» Exercise requirements
Print the whole meteor scatter article below word for word, with no changes.

** Source extract follows **

Perseid Meteor StreakPerseid meteor streak. (Courtesy: European Southern Observatory, via Wikimedia creative commons)

Incoming! An Introduction to Meteor Scatter Propagation
By Robert Gulley K4PKM

One of my all-time favorite quotes from Shakespeare comes from Hamlet: “There are more things in heaven and earth, Horatio, than are dreamt of in your philosophy.” When I first heard about bouncing a signal off the moon and back to earth I thought “how can that be?”
Then I heard some German folks had bounced a signal off Venus and received it back. “How can that possibly happen?” Indeed, there are more things in heaven and earth than are dreamt of in my philosophy! Enter Meteor Scatter.

Meteor Scatter is a propagation phenomenon where signals sent up into the atmosphere are reflected back down to earth by the ionization trails left by meteors as they cross our skies. As the meteors move through the atmosphere, they heat up vapor particles which can then reflect VHF and UHF signals in irregular patterns. These trails typically only last for a few milliseconds up to a few seconds, but with modern digital software, that’s enough time for a lot of information to be passed along. This occurs in the “E” layer of the atmosphere.

Likely you have heard of E-skip propagation, where VHF (and occasionally UHF) signals can travel much further than the typical line-of-sight propagation. Meteor scatter works similarly to allow much greater DX distances, typically up to 1000 or so miles, and occasionally even greater distances. Similar to other propagation modes, meteor scatter can occur as forward or backward scatter.

** End of Source extract **
** Data excerpts follows **

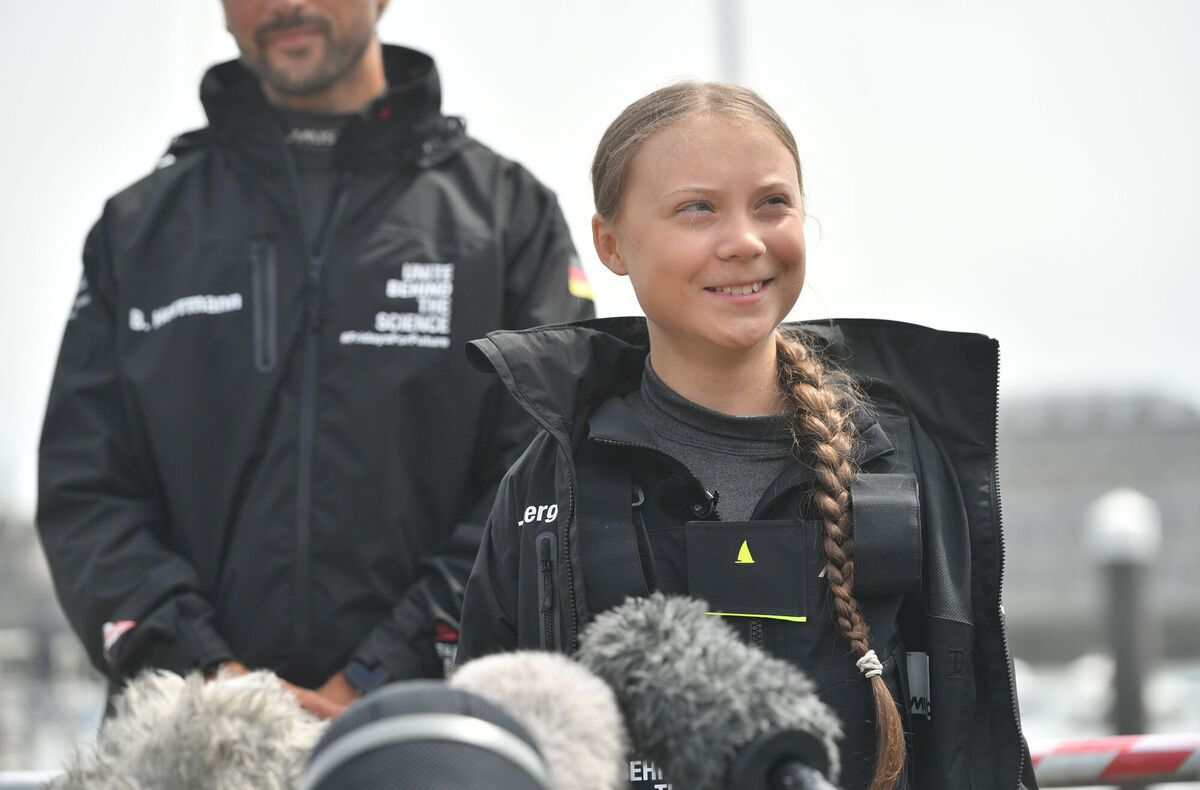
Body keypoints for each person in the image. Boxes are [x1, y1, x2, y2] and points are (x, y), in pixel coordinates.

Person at [455, 83, 1037, 789]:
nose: (744, 241)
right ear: (611, 243)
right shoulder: (549, 481)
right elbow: (481, 742)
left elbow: (973, 737)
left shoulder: (904, 464)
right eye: (696, 208)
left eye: (773, 203)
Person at [36, 0, 593, 720]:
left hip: (429, 725)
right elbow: (87, 489)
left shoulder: (509, 219)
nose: (283, 4)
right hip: (185, 734)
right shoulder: (137, 228)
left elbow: (549, 468)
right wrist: (206, 676)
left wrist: (383, 676)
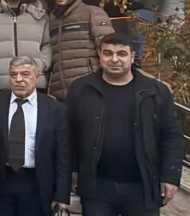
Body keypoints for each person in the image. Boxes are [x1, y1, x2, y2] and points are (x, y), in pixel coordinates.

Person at [67, 33, 184, 216]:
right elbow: (69, 135)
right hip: (97, 187)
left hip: (142, 185)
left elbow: (172, 136)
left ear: (132, 56)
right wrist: (72, 170)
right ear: (99, 55)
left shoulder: (155, 91)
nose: (114, 59)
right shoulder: (81, 89)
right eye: (108, 53)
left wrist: (170, 176)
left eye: (121, 53)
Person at [0, 56, 71, 216]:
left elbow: (62, 155)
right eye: (13, 74)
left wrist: (62, 195)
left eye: (25, 74)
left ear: (37, 77)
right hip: (0, 182)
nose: (18, 79)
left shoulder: (55, 109)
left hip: (36, 183)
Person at [47, 0, 114, 100]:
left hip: (90, 90)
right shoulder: (51, 19)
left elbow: (109, 49)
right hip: (60, 94)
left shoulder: (92, 12)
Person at [0, 0, 52, 92]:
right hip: (1, 82)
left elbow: (47, 44)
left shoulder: (39, 14)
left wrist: (41, 65)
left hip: (33, 82)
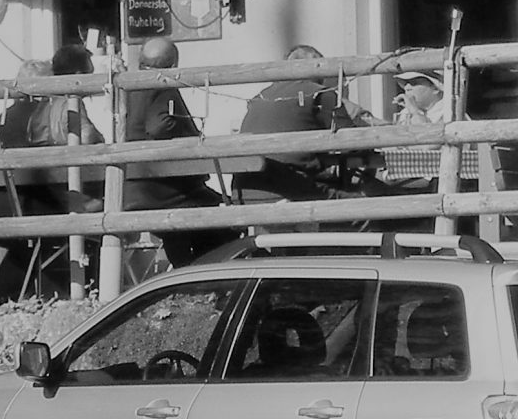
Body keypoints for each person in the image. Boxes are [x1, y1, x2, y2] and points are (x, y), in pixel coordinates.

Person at [0, 50, 103, 301]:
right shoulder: (51, 112)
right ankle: (82, 294)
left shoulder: (5, 116)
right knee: (91, 215)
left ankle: (1, 300)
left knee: (34, 244)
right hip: (25, 206)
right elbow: (88, 140)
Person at [117, 37, 236, 267]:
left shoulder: (129, 86)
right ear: (173, 65)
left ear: (141, 61)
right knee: (221, 216)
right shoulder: (160, 84)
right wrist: (186, 139)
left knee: (187, 225)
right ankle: (204, 274)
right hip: (162, 189)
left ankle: (187, 272)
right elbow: (158, 126)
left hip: (134, 188)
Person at [235, 45, 376, 203]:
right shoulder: (319, 94)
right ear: (317, 67)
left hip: (243, 193)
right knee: (367, 207)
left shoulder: (259, 97)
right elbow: (354, 143)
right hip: (288, 190)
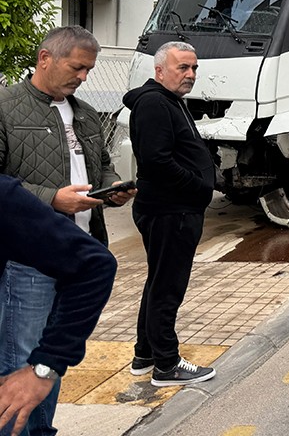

** End of Data excerpts **

» Task response
Perseid Meteor StreakPerseid meteor streak. (Courtesy: European Southern Observatory, via Wikimedia creative commons)

Incoming! An Introduction to Meteor Scatter Propagation
By Robert Gulley K4PKM

One of my all-time favorite quotes from Shakespeare comes from Hamlet: “There are more things in heaven and earth, Horatio, than are dreamt of in your philosophy.” When I first heard about bouncing a signal off the moon and back to earth I thought “how can that be?”
Then I heard some German folks had bounced a signal off Venus and received it back. “How can that possibly happen?” Indeed, there are more things in heaven and earth than are dreamt of in my philosophy! Enter Meteor Scatter.

Meteor Scatter is a propagation phenomenon where signals sent up into the atmosphere are reflected back down to earth by the ionization trails left by meteors as they cross our skies. As the meteors move through the atmosphere, they heat up vapor particles which can then reflect VHF and UHF signals in irregular patterns. These trails typically only last for a few milliseconds up to a few seconds, but with modern digital software, that’s enough time for a lot of information to be passed along. This occurs in the “E” layer of the atmosphere.

Likely you have heard of E-skip propagation, where VHF (and occasionally UHF) signals can travel much further than the typical line-of-sight propagation. Meteor scatter works similarly to allow much greater DX distances, typically up to 1000 or so miles, and occasionally even greater distances. Similar to other propagation modes, meteor scatter can occur as forward or backward scatter.